PROBLEM TO SOLVE — Scan the entries for the string "knee" and give the number of lines that have it, nothing further.

RAW DATA —
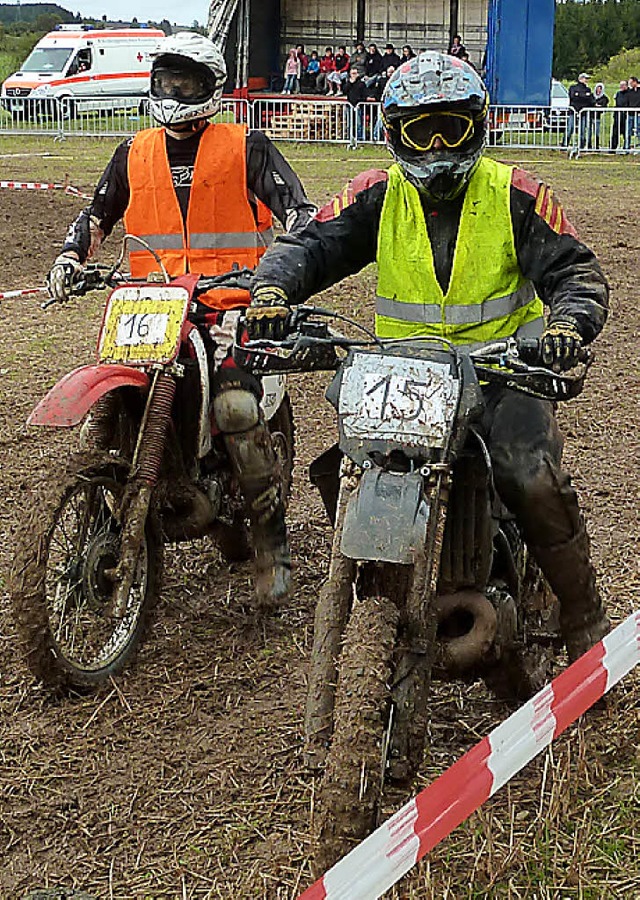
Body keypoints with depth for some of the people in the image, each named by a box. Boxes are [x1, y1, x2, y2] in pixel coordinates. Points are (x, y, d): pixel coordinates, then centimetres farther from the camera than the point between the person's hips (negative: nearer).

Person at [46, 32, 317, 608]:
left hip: (233, 303, -4)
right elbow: (97, 215, 27)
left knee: (237, 408, -28)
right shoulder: (134, 154, 17)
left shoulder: (246, 148, 6)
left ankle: (272, 541, -13)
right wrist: (71, 259, 8)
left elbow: (298, 210, 0)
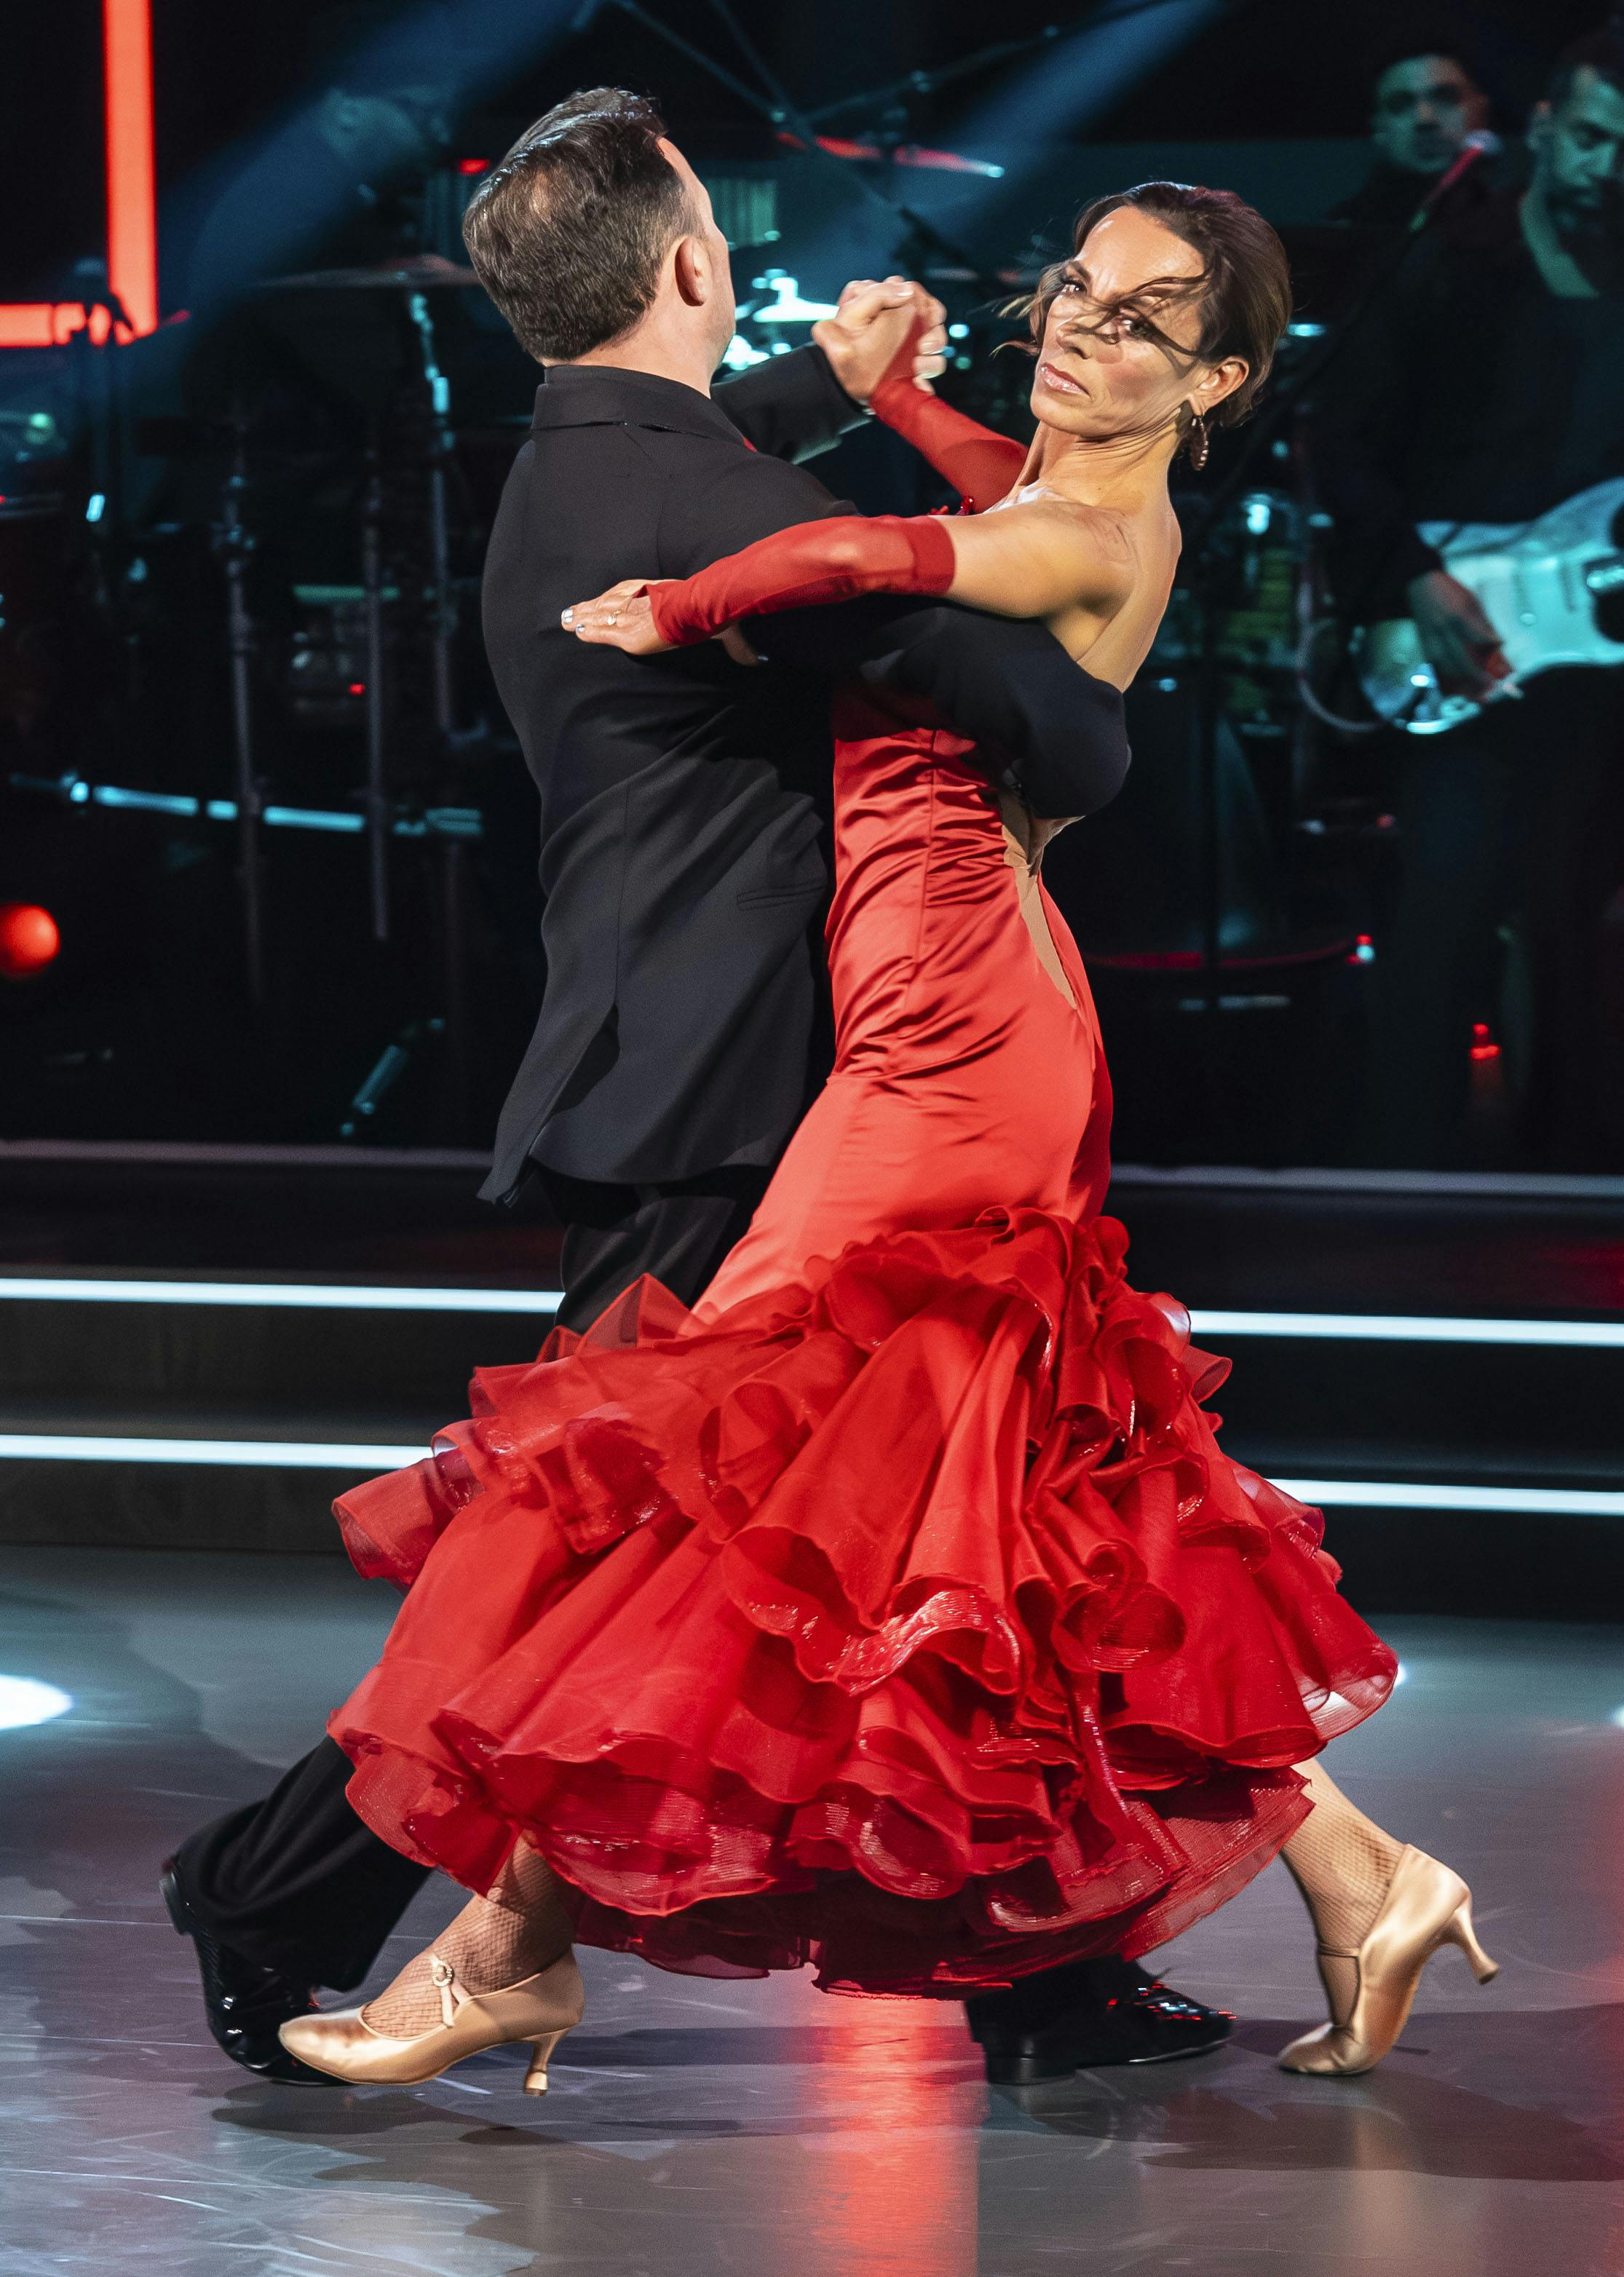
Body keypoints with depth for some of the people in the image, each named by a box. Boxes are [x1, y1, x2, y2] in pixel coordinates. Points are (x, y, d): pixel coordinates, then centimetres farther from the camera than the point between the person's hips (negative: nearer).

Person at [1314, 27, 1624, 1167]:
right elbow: (1347, 440, -7)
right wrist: (1416, 581, -17)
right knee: (1451, 909, -10)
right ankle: (1420, 1169, -7)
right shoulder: (1458, 268, -5)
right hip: (1470, 645, -5)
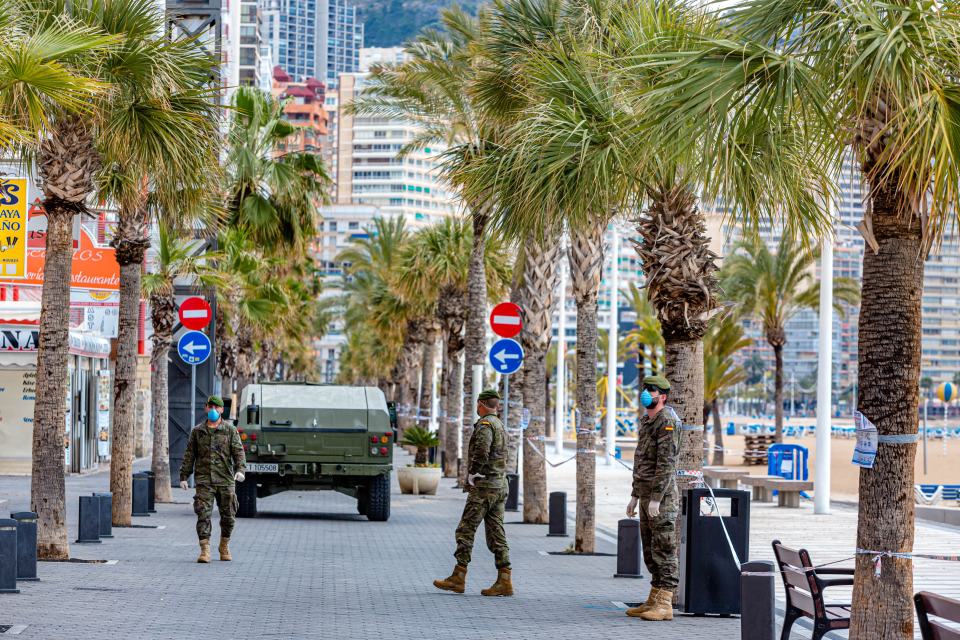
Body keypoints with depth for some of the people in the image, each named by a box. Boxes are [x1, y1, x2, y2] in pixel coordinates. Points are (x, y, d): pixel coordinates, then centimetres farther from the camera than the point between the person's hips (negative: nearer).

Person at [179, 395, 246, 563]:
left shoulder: (230, 430, 6)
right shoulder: (197, 431, 10)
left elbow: (238, 452, -1)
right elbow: (189, 455, 12)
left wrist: (240, 469, -18)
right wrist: (184, 476, 7)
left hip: (225, 480, 0)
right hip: (204, 481, 0)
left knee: (228, 516, 7)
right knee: (203, 515, -10)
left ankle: (224, 546, 27)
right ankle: (205, 550, -11)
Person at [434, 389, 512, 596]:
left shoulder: (485, 424, -12)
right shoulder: (501, 426, 19)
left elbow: (482, 451, -27)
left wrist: (472, 474, -14)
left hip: (483, 486, -9)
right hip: (501, 486, 9)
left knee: (465, 532, -3)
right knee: (496, 534, 5)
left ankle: (458, 578, -3)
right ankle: (504, 581, -1)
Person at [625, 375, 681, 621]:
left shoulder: (668, 422, -13)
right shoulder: (646, 422, 18)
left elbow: (666, 463, -19)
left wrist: (656, 499, -23)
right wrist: (635, 496, 21)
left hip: (662, 497, -10)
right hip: (646, 495, 10)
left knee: (664, 550, -8)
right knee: (650, 551, 12)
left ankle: (664, 605, -7)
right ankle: (653, 601, 18)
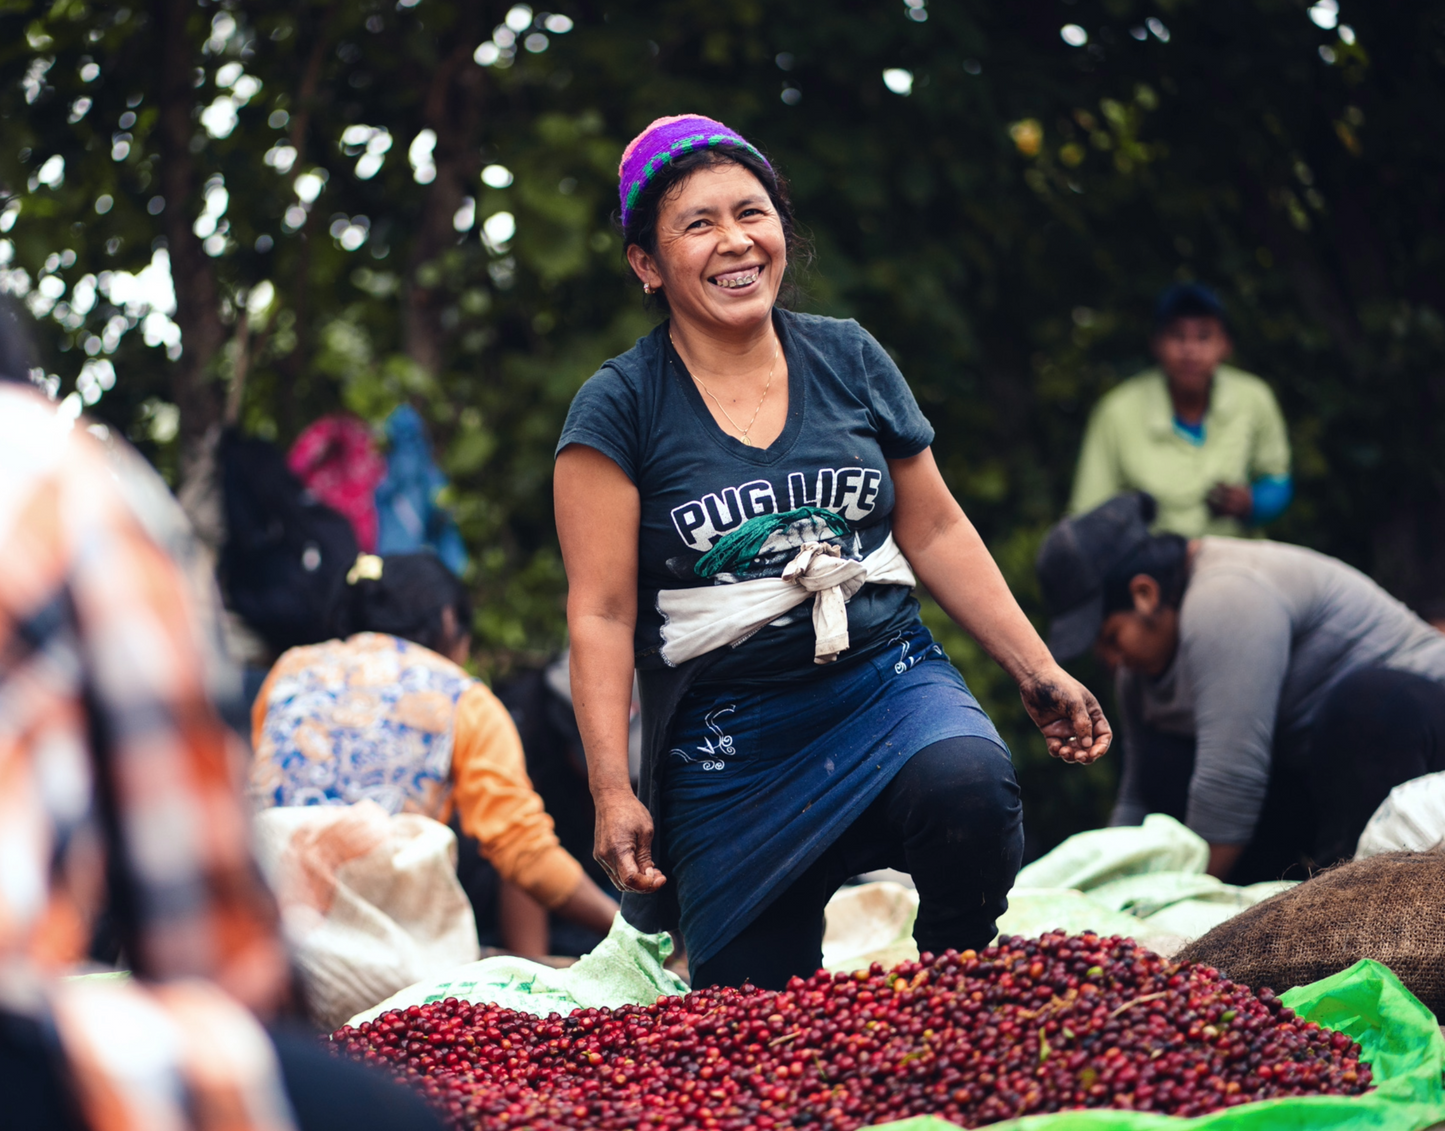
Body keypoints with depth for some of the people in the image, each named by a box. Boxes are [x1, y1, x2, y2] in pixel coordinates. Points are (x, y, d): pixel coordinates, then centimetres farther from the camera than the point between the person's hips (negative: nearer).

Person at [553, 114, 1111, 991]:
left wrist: (1040, 672, 11)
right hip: (730, 739, -2)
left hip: (892, 686, 2)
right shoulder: (620, 409, -4)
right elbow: (601, 615, -6)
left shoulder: (850, 360, 6)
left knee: (968, 786, -32)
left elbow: (936, 532, 13)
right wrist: (612, 793, -12)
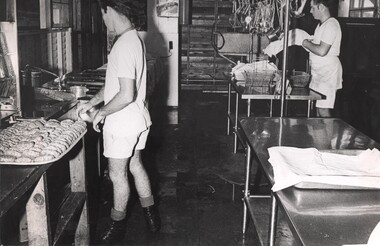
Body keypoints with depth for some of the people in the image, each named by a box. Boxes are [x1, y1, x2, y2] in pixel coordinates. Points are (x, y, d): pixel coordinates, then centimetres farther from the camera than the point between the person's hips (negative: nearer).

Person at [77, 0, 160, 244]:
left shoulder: (123, 46, -25)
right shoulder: (135, 39, 7)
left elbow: (126, 94, -29)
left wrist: (101, 112, -14)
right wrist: (92, 102, 14)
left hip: (122, 124, -9)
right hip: (138, 121, 9)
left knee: (118, 175, 8)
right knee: (135, 165, 21)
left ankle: (117, 226, 27)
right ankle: (151, 216, 34)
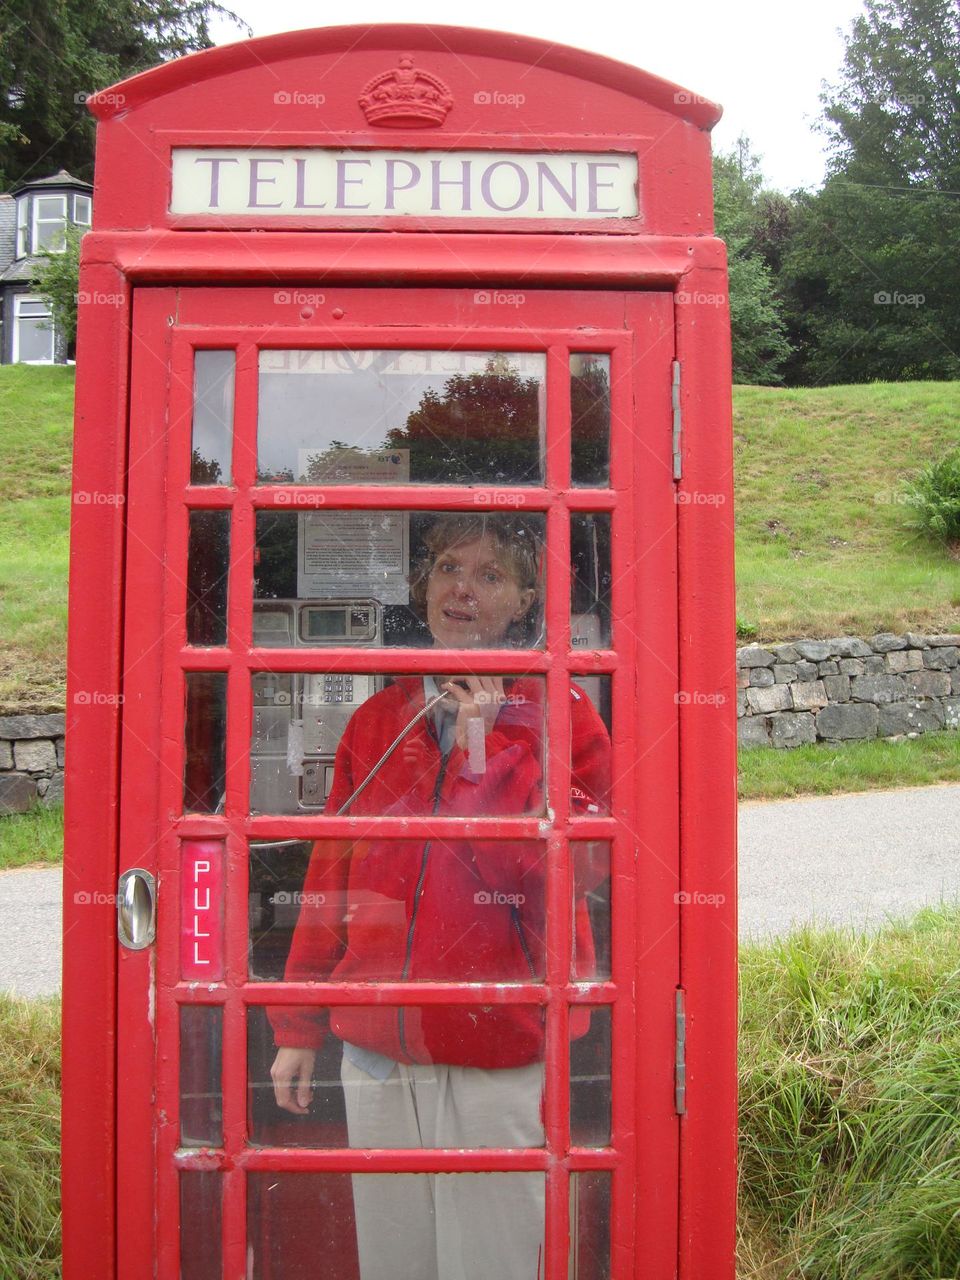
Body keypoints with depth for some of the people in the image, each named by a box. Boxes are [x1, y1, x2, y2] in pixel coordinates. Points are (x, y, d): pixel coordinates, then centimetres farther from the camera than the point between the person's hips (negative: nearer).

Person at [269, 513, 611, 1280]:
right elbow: (329, 877, 10)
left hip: (501, 1056, -4)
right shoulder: (377, 720, 8)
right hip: (376, 1049, 4)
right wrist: (297, 1029, 11)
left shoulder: (562, 718, -3)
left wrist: (479, 751, -16)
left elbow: (558, 873, -13)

RESPONSE TO THE EXERCISE — 11